++++ Reading passage

Some don’t adapt well. Patricia was forced to abandon her dog, Jack. “I would rather go back to the favela. The family house was larger and more comfortable. We felt more free,” she explains. Some have already rented their apartment to go back to the favela or earn some extra money. Others are talking of selling, even though this is prohibited for ten years: an aspect of social housing that is itself not very “social.”
The second half of the program is reserved for middle class people with incomes from US$540 to US$1,900 per month, those which the Temer government intends to prioritize. They have a wide choice of geographic placement and apartments of slightly higher quality, but they are less affected by housing shortages and are anyway confined to large monolithic parcels. At least the MCMV program has opened up access to credit on the real estate market for them, a real progress in Brazil, concedes Raquel Rolnik.
Many consider that, for a program so vital to urban development in Brazil, MCMV suffers from a serious democratic deficit. Daniel Fereira, a jovial man in his sixties, has always lived in a favela. He spent 20 years building his own house of 57 square-meters and watched his children grow up in it. The government offered him a 45 square-meter apartment–a 12 square-meters downsize. He refused. “Because we are poor, people want us to accept anything and everything while the City and construction workers speculate behind your back. That’s not democracy,” he says.

++++++++

Apply what you read:
a: In the passage on Brazil's MCMV housing program, what monthly income range qualifies people for the second half of the program?
b: In the passage on Brazil's MCMV housing program, why does Patricia say she would rather go back to the favela?

++++ Data for analysis

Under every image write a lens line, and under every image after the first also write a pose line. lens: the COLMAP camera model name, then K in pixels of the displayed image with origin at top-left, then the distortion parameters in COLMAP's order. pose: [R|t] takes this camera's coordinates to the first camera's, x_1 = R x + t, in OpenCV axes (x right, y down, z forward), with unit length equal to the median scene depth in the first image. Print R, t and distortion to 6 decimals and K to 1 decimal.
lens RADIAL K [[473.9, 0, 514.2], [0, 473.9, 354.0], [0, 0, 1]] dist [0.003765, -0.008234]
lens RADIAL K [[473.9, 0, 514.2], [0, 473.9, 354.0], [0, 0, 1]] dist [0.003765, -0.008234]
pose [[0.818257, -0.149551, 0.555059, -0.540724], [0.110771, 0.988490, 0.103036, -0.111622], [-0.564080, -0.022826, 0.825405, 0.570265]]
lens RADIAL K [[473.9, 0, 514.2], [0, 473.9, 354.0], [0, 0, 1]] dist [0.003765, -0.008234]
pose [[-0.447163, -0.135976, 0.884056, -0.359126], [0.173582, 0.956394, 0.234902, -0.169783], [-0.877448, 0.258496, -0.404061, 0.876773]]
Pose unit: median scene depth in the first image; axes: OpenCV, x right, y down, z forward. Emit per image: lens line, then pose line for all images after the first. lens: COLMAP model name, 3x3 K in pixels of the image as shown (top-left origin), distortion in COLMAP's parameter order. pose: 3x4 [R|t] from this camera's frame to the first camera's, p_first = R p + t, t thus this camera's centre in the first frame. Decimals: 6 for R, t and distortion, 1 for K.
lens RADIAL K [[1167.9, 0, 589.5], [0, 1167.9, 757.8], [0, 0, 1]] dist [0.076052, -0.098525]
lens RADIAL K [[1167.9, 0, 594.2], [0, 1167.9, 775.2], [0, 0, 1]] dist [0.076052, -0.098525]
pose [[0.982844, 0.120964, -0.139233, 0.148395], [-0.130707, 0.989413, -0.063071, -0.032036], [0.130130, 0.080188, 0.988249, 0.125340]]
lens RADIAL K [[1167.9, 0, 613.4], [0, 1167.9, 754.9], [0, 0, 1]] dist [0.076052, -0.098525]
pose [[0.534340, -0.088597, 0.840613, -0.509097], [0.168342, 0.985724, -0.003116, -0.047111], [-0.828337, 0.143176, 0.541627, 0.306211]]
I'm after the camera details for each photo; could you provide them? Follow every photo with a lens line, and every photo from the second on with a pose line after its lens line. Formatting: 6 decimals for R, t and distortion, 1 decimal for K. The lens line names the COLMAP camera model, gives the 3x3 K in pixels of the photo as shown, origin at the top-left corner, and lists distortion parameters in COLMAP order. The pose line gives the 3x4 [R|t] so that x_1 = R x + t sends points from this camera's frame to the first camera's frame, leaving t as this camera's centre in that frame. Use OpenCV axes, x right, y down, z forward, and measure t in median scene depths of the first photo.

++++++++

Responses by item number:
a: US$540 to US$1,900 per month.

b: She says the family house in the favela was larger and more comfortable, and they felt more free there.